とある冬の日

@S_Y2025

冬の冷たい空気が満ちている日などはあのことを夢に見る

学生時代のことだった。冬の初めごろで、空気が澄んでいたのをよく覚えている。

私は部活に入ってから、帰りが遅くなっていった。春や夏はできるだけ早く帰ろうと急ぎ足でいたが、冬だけはゆっくり帰っていた。冬の空は歩みを緩めさせるほど美しかったのだ。時間は17時ごろで少し薄暗い程度だったが、月が出ていた。まだ夕焼けの淡い空の色が残っていて、冬の澄んだ空気と月とが合わさって幻想的な風景であった。
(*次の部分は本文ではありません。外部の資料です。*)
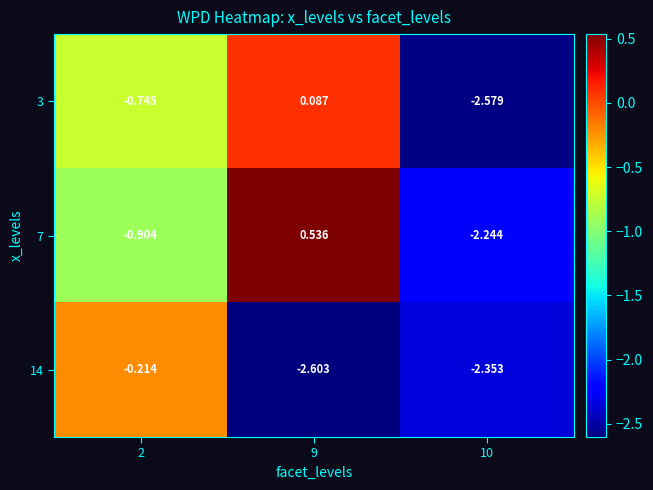

What is the spread (max minus min) of values at 9?

3.1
加えて、冬は空の色が目まぐるしく変わっていって、あっという間に日が暮れてしまうのだ。遅い時間に外に出たことが少ない私は、それが新鮮で面白かった。そのような理由があって、この頃ゆっくり帰るようにしているのだが、それが良くなかった。


いつものようにのんびりと歩みを進める。私の通っている学校は片田舎にあり、通学路が田んぼに囲まれているため、開けており景色が見えやすい場所だった。上を向いて月を眺めながら帰っていると、突如後ろから鋭い衝撃が走った。私は前のほうに突き飛ばされ、地面にたたきつけられる。どうやら頭を強く打ったようで、意識がだんだんと薄れていった。鉄臭い匂いがした。きっと頭から出血しているのだろう。

最後に突き飛ばした物を見てみる。そこには大きなトラックが止まっていた。運転手は若い男性で、ハンドルを握りしめたまま蒼白な顔でこちらを見ていたが、やがて音を立てて走り去ってしまった。私はひき逃げにあったのだ。幸いにも一部始終を見ていた通行人が通報してくれ、一命を取り留めた。


退院してから私は健康そのものの生活を送っていた。事故にあうこともなく、病気にかかることもなく、平和な日常だった。

だが、今でも時々、特に当時のような冬の冷たい空気が満ちている日などはあのことを夢に見るのだ。感覚はないがあの時と起こったことは同じ。トラックに轢かれ、私は運転手のほうを見る。そして病院に搬送され、そこで目が覚める。たった一つ違ったことがあった。あの時は運転手は蒼白な顔をしていた。だが、夢の中では口の端をゆがめて悪意を含んだ笑みを浮かべていたのだ。私にはその表情は事故を起こしたのはわざとであったと受け取れてしまった。本当のところは何もわからない。冬の空を見るたびにあの笑みが脳裏に浮かぶ。あの表情が私の心を表したものだったのか、または記憶の中にある蒼白な表情を私が上書きしただけで本当は笑っていたのだろうか。答えは出ないまま、私は一生を終えるのだろう。